The Great Depression that wasn't
POLITICAL DEBATE is not the same thing as fair debate, as the current discussion of the U.S. economy and President Obama's efforts to repair it illustrates. Amid a bruising, polarized election campaign, the president claims credit for both saving America from another Great Depression and laying the basis for future prosperity. And Republicans blame the stubbornly high unemployment rate entirely on him, asserting that it is but a prelude of misery yet to come. What would an objective analyst conclude?
Mr. Obama is right that the Great Recession was well under way when he took office in January 2009. He is also right to claim credit for the fact that it did not get much worse. The president's policies, including the $814 billion 2009 stimulus bill, the Treasury Department's bank stress tests, foreclosure prevention, and the bailout of General Motors and Chrysler, propped up demand for goods and services when the private sector could no longer do so. Whatever their deficiencies, for an economy in free-fall these interventions were the equivalent of a parachute.

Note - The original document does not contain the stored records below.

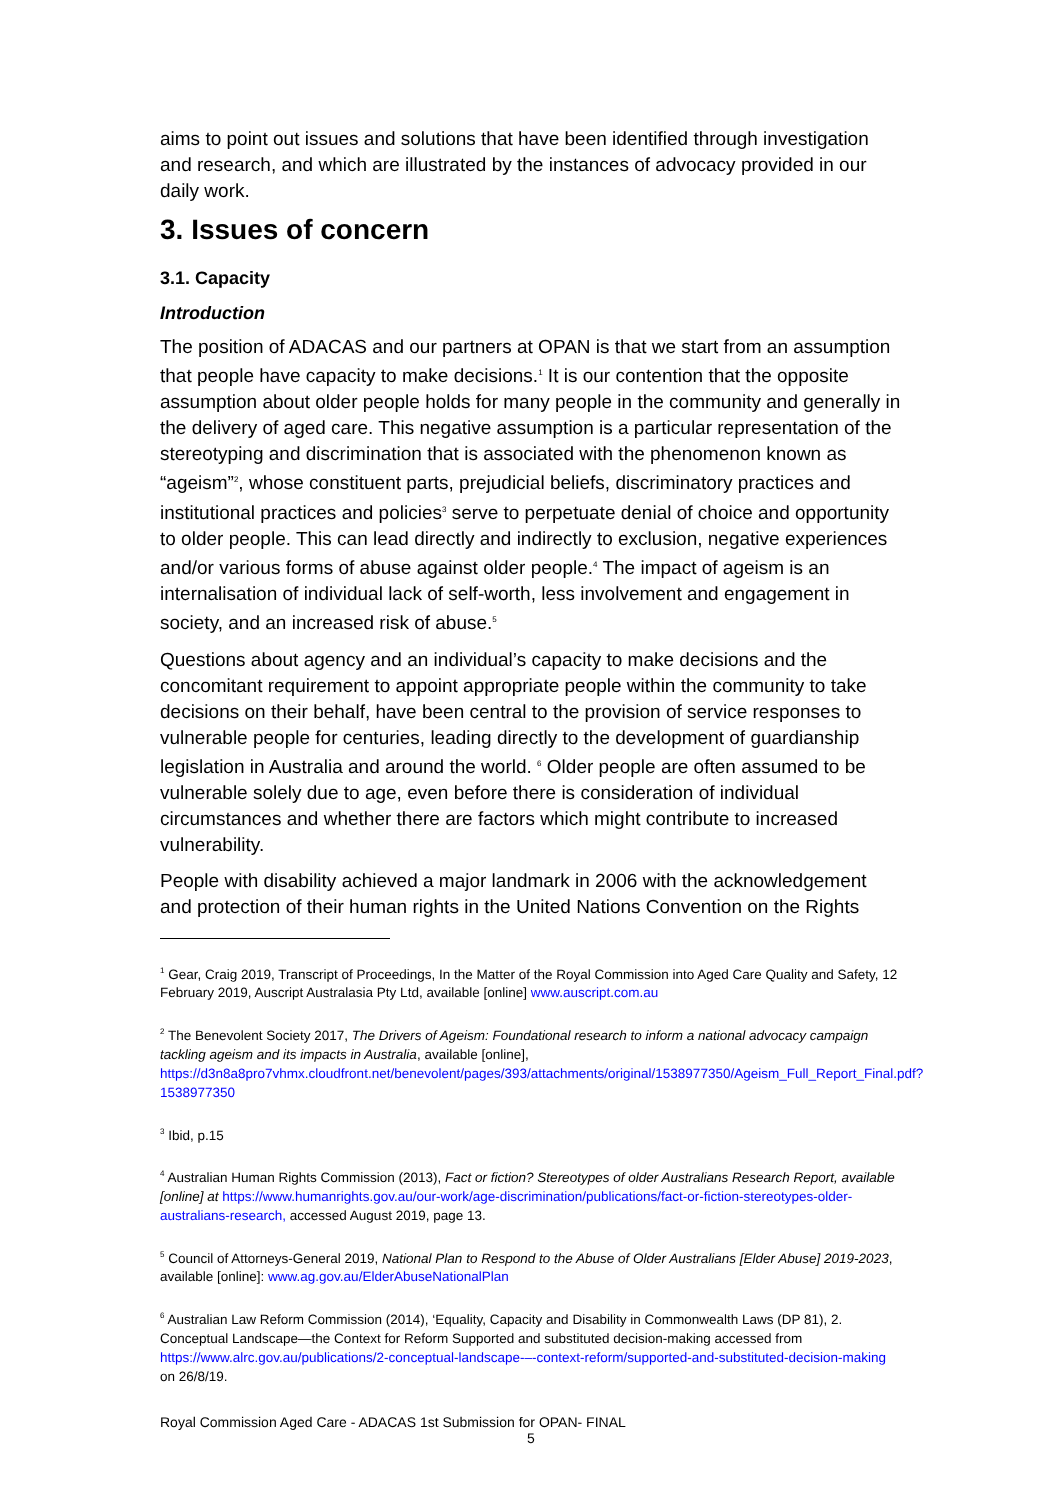aims to point out issues and solutions that have been identified through investigation and research, and which are illustrated by the instances of advocacy provided in our daily work.
3. Issues of concern
3.1. Capacity
Introduction
The position of ADACAS and our partners at OPAN is that we start from an assumption that people have capacity to make decisions.<sup>1</sup> It is our contention that the opposite assumption about older people holds for many people in the community and generally in the delivery of aged care. This negative assumption is a particular representation of the stereotyping and discrimination that is associated with the phenomenon known as “ageism”<sup>2</sup>, whose constituent parts, prejudicial beliefs, discriminatory practices and institutional practices and policies<sup>3</sup> serve to perpetuate denial of choice and opportunity to older people. This can lead directly and indirectly to exclusion, negative experiences and/or various forms of abuse against older people.<sup>4</sup> The impact of ageism is an internalisation of individual lack of self-worth, less involvement and engagement in society, and an increased risk of abuse.<sup>5</sup>
Questions about agency and an individual’s capacity to make decisions and the concomitant requirement to appoint appropriate people within the community to take decisions on their behalf, have been central to the provision of service responses to vulnerable people for centuries, leading directly to the development of guardianship legislation in Australia and around the world. <sup>6</sup> Older people are often assumed to be vulnerable solely due to age, even before there is consideration of individual circumstances and whether there are factors which might contribute to increased vulnerability.
People with disability achieved a major landmark in 2006 with the acknowledgement and protection of their human rights in the United Nations Convention on the Rights
<sup>1</sup> Gear, Craig 2019, Transcript of Proceedings, In the Matter of the Royal Commission into Aged Care Quality and Safety, 12 February 2019, Auscript Australasia Pty Ltd, available [online] www.auscript.com.au
<sup>2</sup> The Benevolent Society 2017, The Drivers of Ageism: Foundational research to inform a national advocacy campaign tackling ageism and its impacts in Australia, available [online], https://d3n8a8pro7vhmx.cloudfront.net/benevolent/pages/393/attachments/original/1538977350/Ageism_Full_Report_Final.pdf?1538977350
<sup>3</sup> Ibid, p.15
<sup>4</sup> Australian Human Rights Commission (2013), Fact or fiction? Stereotypes of older Australians Research Report, available [online] at https://www.humanrights.gov.au/our-work/age-discrimination/publications/fact-or-fiction-stereotypes-older-australians-research, accessed August 2019, page 13.
<sup>5</sup> Council of Attorneys-General 2019, National Plan to Respond to the Abuse of Older Australians [Elder Abuse] 2019-2023, available [online]: www.ag.gov.au/ElderAbuseNationalPlan
<sup>6</sup> Australian Law Reform Commission (2014), ‘Equality, Capacity and Disability in Commonwealth Laws (DP 81), 2. Conceptual Landscape—the Context for Reform Supported and substituted decision-making accessed from https://www.alrc.gov.au/publications/2-conceptual-landscape-–-context-reform/supported-and-substituted-decision-making on 26/8/19.
Royal Commission Aged Care - ADACAS 1st Submission for OPAN- FINAL
5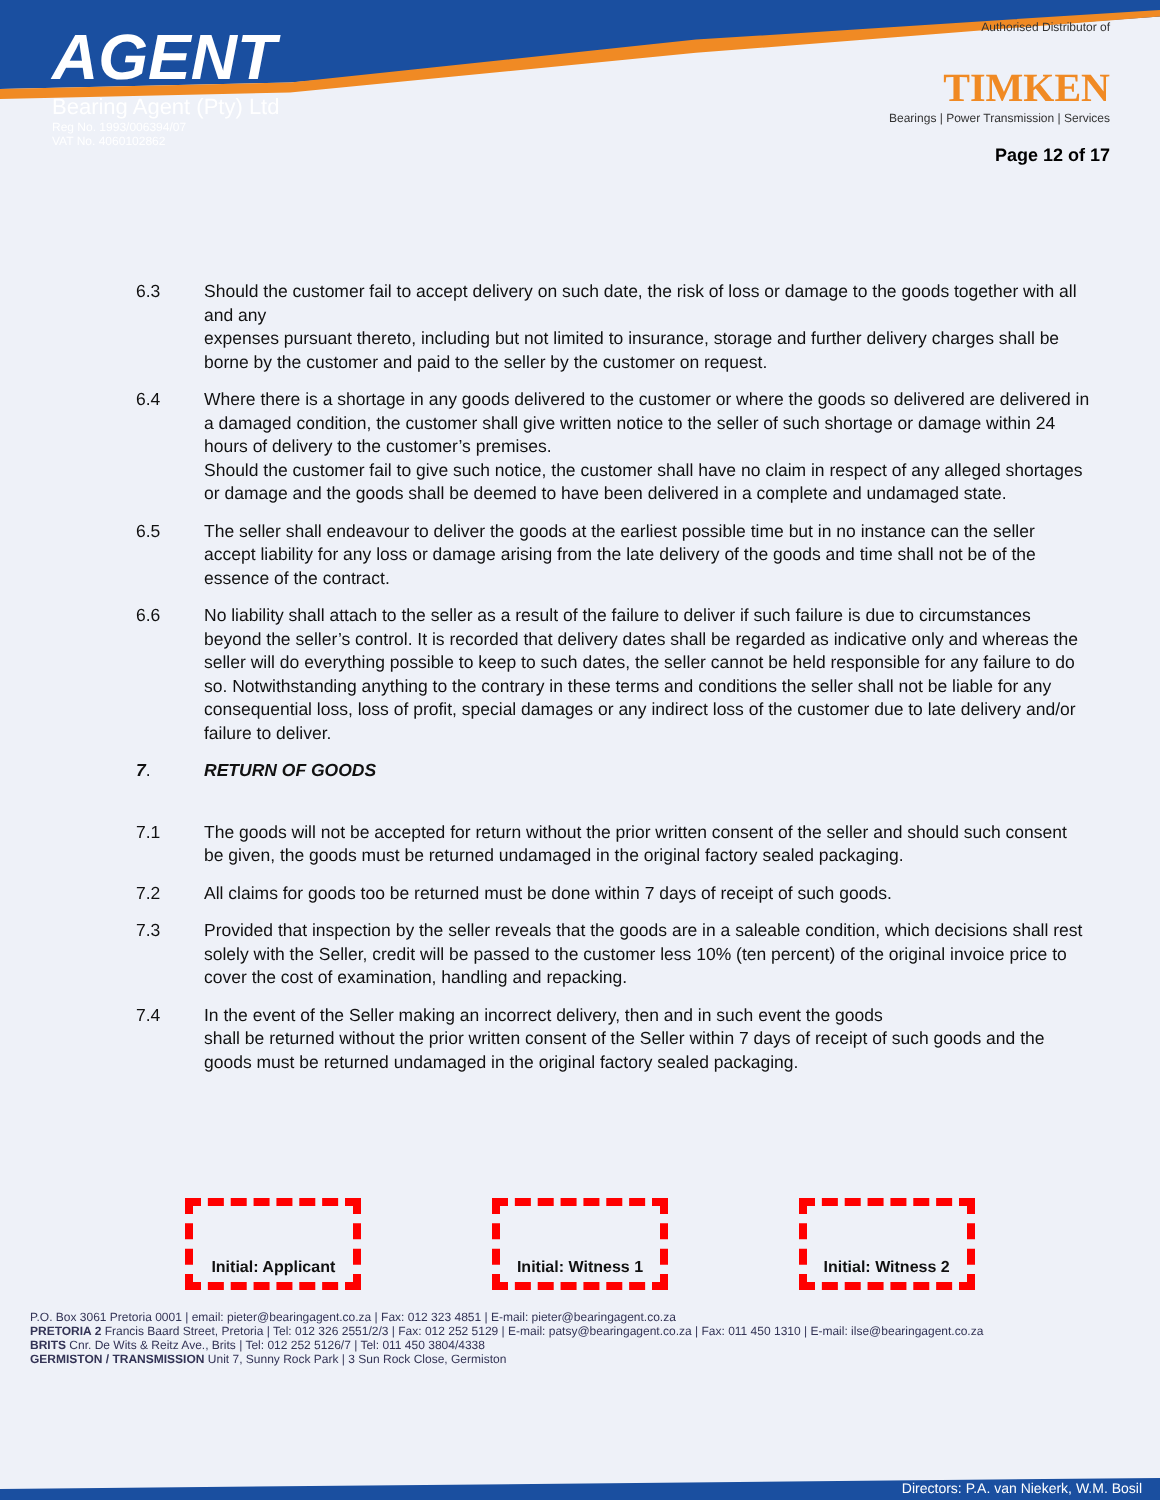AGENT
Bearing Agent (Pty) Ltd
Reg No. 1993/006394/07
VAT No. 4060102862
Authorised Distributor of
TIMKEN
Bearings | Power Transmission | Services
Page 12 of 17
6.3 Should the customer fail to accept delivery on such date, the risk of loss or damage to the goods together with all and any
expenses pursuant thereto, including but not limited to insurance, storage and further delivery charges shall be borne by the customer and paid to the seller by the customer on request.
6.4 Where there is a shortage in any goods delivered to the customer or where the goods so delivered are delivered in a damaged condition, the customer shall give written notice to the seller of such shortage or damage within 24 hours of delivery to the customer’s premises.
Should the customer fail to give such notice, the customer shall have no claim in respect of any alleged shortages or damage and the goods shall be deemed to have been delivered in a complete and undamaged state.
6.5 The seller shall endeavour to deliver the goods at the earliest possible time but in no instance can the seller accept liability for any loss or damage arising from the late delivery of the goods and time shall not be of the essence of the contract.
6.6 No liability shall attach to the seller as a result of the failure to deliver if such failure is due to circumstances beyond the seller’s control. It is recorded that delivery dates shall be regarded as indicative only and whereas the seller will do everything possible to keep to such dates, the seller cannot be held responsible for any failure to do so. Notwithstanding anything to the contrary in these terms and conditions the seller shall not be liable for any consequential loss, loss of profit, special damages or any indirect loss of the customer due to late delivery and/or failure to deliver.
7. RETURN OF GOODS
7.1 The goods will not be accepted for return without the prior written consent of the seller and should such consent be given, the goods must be returned undamaged in the original factory sealed packaging.
7.2 All claims for goods too be returned must be done within 7 days of receipt of such goods.
7.3 Provided that inspection by the seller reveals that the goods are in a saleable condition, which decisions shall rest solely with the Seller, credit will be passed to the customer less 10% (ten percent) of the original invoice price to cover the cost of examination, handling and repacking.
7.4 In the event of the Seller making an incorrect delivery, then and in such event the goods
shall be returned without the prior written consent of the Seller within 7 days of receipt of such goods and the goods must be returned undamaged in the original factory sealed packaging.
Initial: Applicant
Initial: Witness 1
Initial: Witness 2
P.O. Box 3061 Pretoria 0001 | email: pieter@bearingagent.co.za | Fax: 012 323 4851 | E-mail: pieter@bearingagent.co.za
PRETORIA 2 Francis Baard Street, Pretoria | Tel: 012 326 2551/2/3 | Fax: 012 252 5129 | E-mail: patsy@bearingagent.co.za | Fax: 011 450 1310 | E-mail: ilse@bearingagent.co.za
BRITS Cnr. De Wits & Reitz Ave., Brits | Tel: 012 252 5126/7 | Tel: 011 450 3804/4338
GERMISTON / TRANSMISSION Unit 7, Sunny Rock Park | 3 Sun Rock Close, Germiston
Directors: P.A. van Niekerk, W.M. Bosil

Some caveats are in order: First, much depended on the Troubled Assets Relief Program (TARP), for which Mr. Obama must share credit with his predecessor, George W. Bush. Second, the Federal Reserve's near-zero interest rates and massive bond purchases probably did even more than the administration's policies to prevent a crash. In fact, the National Bureau of Economic Research said last week that the recession technically ended in June 2009, before the bulk of the stimulus spending.
Nor is Mr. Obama or his economic policy to blame for the economy's inability so far to resume robust, job-generating growth. The economy faces a painful, protracted process of deleveraging. Households and companies must work off a huge overhang of debt built up during the boom, and they can't resume spending and investing in the meantime. That deleveraging will hamper growth for -- well, for as long as it takes. Government efforts may ease deleveraging, but to the extent they succeed, it is generally by postponing the day of reckoning and making it more expensive when it inevitably arrives.
In other respects, Mr. Obama's leadership may have slowed recovery. Like any such massive effort, health-care reform had both benefits and costs, not all of which can be foreseen. We think that the pluses eventually will outweigh the minuses, if the government exploits the legislation's cost-bending potential -- but for now the minuses include a more uncertain business climate that may have retarded investment. Financial regulatory reform, too, was necessary but has roiled business decision-making in the short term. Thanks to poor design and avoidable red tape, the stimulus plan did not produce as much bang for the buck as it could have. The water and transportation departments of Los Angeles, for instance, have so far created just 55 jobs with $111 million in stimulus money, mostly because of bureaucratic obstacles to spending the cash.
In short, Mr. Obama, his predecessor and the Federal Reserve have succeeded in soft-landing the U.S. economy. The benefit is obvious: no Great Depression II. Equally clear is the price we paid: a massive conversion of accumulated private-sector liabilities into federal obligations.
The question now is what policies can deliver America from the debt-burdened stagnation that looms dangerously. Clearly, part of the answer lies in a structural shift from engines of growth that government policy long favored but that are now exhausted -- such as housing and financial services -- to more sustainable sources of jobs and income. Too often, though, Mr. Obama speaks as if "green" industries can sprout wherever Washington subsidizes them. Republican cries for massive cuts in capital gains and other taxes seem no less fanciful. Instead of this partisan impasse, the country needs a serious debate about its long-term economic challenges.